The findings of our research may be published in economics, social science or healthcare journals, and in conference presentations, working papers or policy briefs and reports to the funder of the study. The published research will be available to the wider clinical and academic communities, and it will become open research conditional on the availability of the funder to cover open access publications fees.
Individual patients or staff will never be identified in any report or publication; NHS organisations will not be identified in any report or publication without specific written consent.
Information will be archived in our secure and private server for 10 year after the completion of the study in accordance with the Open Research Policy (PDF) of the University. Unless there are prior patient consent or Section 251 of the NHS Act 2006 approval, only pseudonymised data will be retained.
Personally identifiable data, where used in specific projects with appropriate approvals, are used only for a brief duration within our secure network for the specific purpose of de-identification and data linkage. All interim files created during the de-identification process containing strong identifiers will be irreversibly deleted immediately after the de-identification process.
Details on university-wide measures surrounding IT security can be found in Our Data Policy Statement (PDF) (incorporating Information Security Policy).
The patient data that we use is collected by NHS Digital and it is subject to the national data opt-out policy. As we do not hold any identifiable patient data for our project, you must follow the procedures publicised on the NHS Digital website if you do not want your pseudonymised NHS data to be used in this study.

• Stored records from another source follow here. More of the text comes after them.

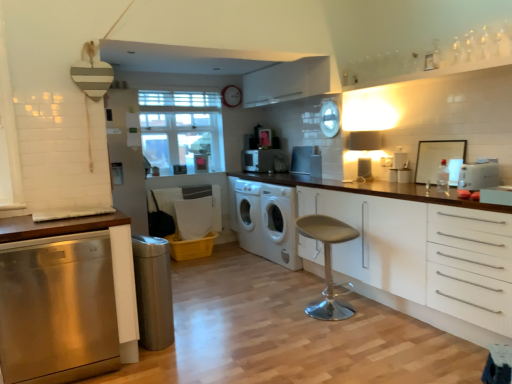
Question: From the image's perspective, is white matte washing machine at center, the 2th washing machine viewed from the front, under clear glass window at center?

Choices:
 (A) yes
 (B) no

Answer: (A)

Question: Does white matte washing machine at center, positioned as the first washing machine in back-to-front order, come in front of clear glass window at center?

Choices:
 (A) no
 (B) yes

Answer: (A)

Question: Considering the relative sizes of white matte washing machine at center, positioned as the first washing machine in back-to-front order, and clear glass window at center in the image provided, is white matte washing machine at center, positioned as the first washing machine in back-to-front order, smaller than clear glass window at center?

Choices:
 (A) no
 (B) yes

Answer: (B)

Question: Is white matte washing machine at center, the 2th washing machine viewed from the front, directly adjacent to clear glass window at center?

Choices:
 (A) no
 (B) yes

Answer: (A)

Question: Does white matte washing machine at center, the 2th washing machine viewed from the front, have a lesser width compared to clear glass window at center?

Choices:
 (A) no
 (B) yes

Answer: (A)

Question: Is white matte washing machine at center, the 2th washing machine viewed from the front, far away from clear glass window at center?

Choices:
 (A) no
 (B) yes

Answer: (A)

Question: From the image's perspective, is satin silver trash can at lower left, which is the fifth appliance in top-to-bottom order, located above stainless steel dishwasher at left, which appears as the second cabinetry when viewed from the right?

Choices:
 (A) yes
 (B) no

Answer: (B)

Question: Does satin silver trash can at lower left, marked as the first appliance in a front-to-back arrangement, appear on the left side of stainless steel dishwasher at left, which appears as the second cabinetry when viewed from the right?

Choices:
 (A) no
 (B) yes

Answer: (A)

Question: Can you confirm if satin silver trash can at lower left, which ranks as the 1th appliance in left-to-right order, is shorter than stainless steel dishwasher at left, which appears as the second cabinetry when viewed from the right?

Choices:
 (A) yes
 (B) no

Answer: (A)

Question: Does satin silver trash can at lower left, which ranks as the 1th appliance in left-to-right order, turn towards stainless steel dishwasher at left, arranged as the first cabinetry when viewed from the left?

Choices:
 (A) no
 (B) yes

Answer: (A)

Question: Is satin silver trash can at lower left, marked as the first appliance in a front-to-back arrangement, to the right of stainless steel dishwasher at left, arranged as the first cabinetry when viewed from the left, from the viewer's perspective?

Choices:
 (A) no
 (B) yes

Answer: (B)

Question: Is satin silver trash can at lower left, which is the 1th appliance from bottom to top, positioned far away from stainless steel dishwasher at left, arranged as the first cabinetry when viewed from the left?

Choices:
 (A) yes
 (B) no

Answer: (B)

Question: Is white glossy microwave at center, acting as the fifth appliance starting from the bottom, taller than satin silver trash can at lower left, which ranks as the 1th appliance in left-to-right order?

Choices:
 (A) no
 (B) yes

Answer: (A)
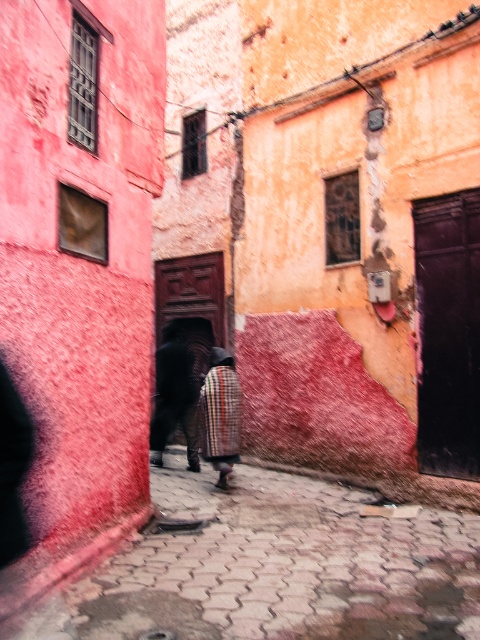
You are a delivery person standing at the entrance of the alley. You need to place a package between the dark brown leather pants at center and the plaid fabric coat at center. The package is 4 feet long. Can you fit it between them?

The dark brown leather pants at center is 3.92 feet from the plaid fabric coat at center, so the package is 4 feet long which is slightly longer than the distance between them. Therefore, the package cannot be placed between them.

As an individual whose data we process (a data subject), you have certain rights in relation to the processing. Find detailed information about your rights as a data subject.
You have the right to:
- Withdraw your consent for us to process your personal data where we have relied on that consent as our basis for processing your data.
- Ask us to confirm that your personal data is being processed and to access (i.e. have a copy) of that data as well as to be provided with supplemental information about the processing.
- Ask us to stop processing data for a period if data is inaccurate or there is a dispute about whether or not your interests override the University’s legitimate grounds for processing data
- Request that we rectify any inaccuracies where the data we hold on you is inaccurate or incomplete.
- Have your data erased by us, although in certain circumstances we may not be able to do this. The circumstances where this applies can be found in the guide to data subject rights information.
- Restrict the processing of your personal data in certain ways.
- Obtain your personal data for reuse.
- Object to certain processing of your personal data.
If you would like to exercise any of your rights please visit our make a privacy request section.
Make a complaint
If you have any concerns about the way that we have handled your personal data please email Dr Giuseppe Moscelli as we would like to have the opportunity to resolve your concerns.
If you’re still unhappy, you have the right to complain to the Information Commissioner’s Office (an independent body set up to advise on information rights for the UK) about the way in which we process your personal data.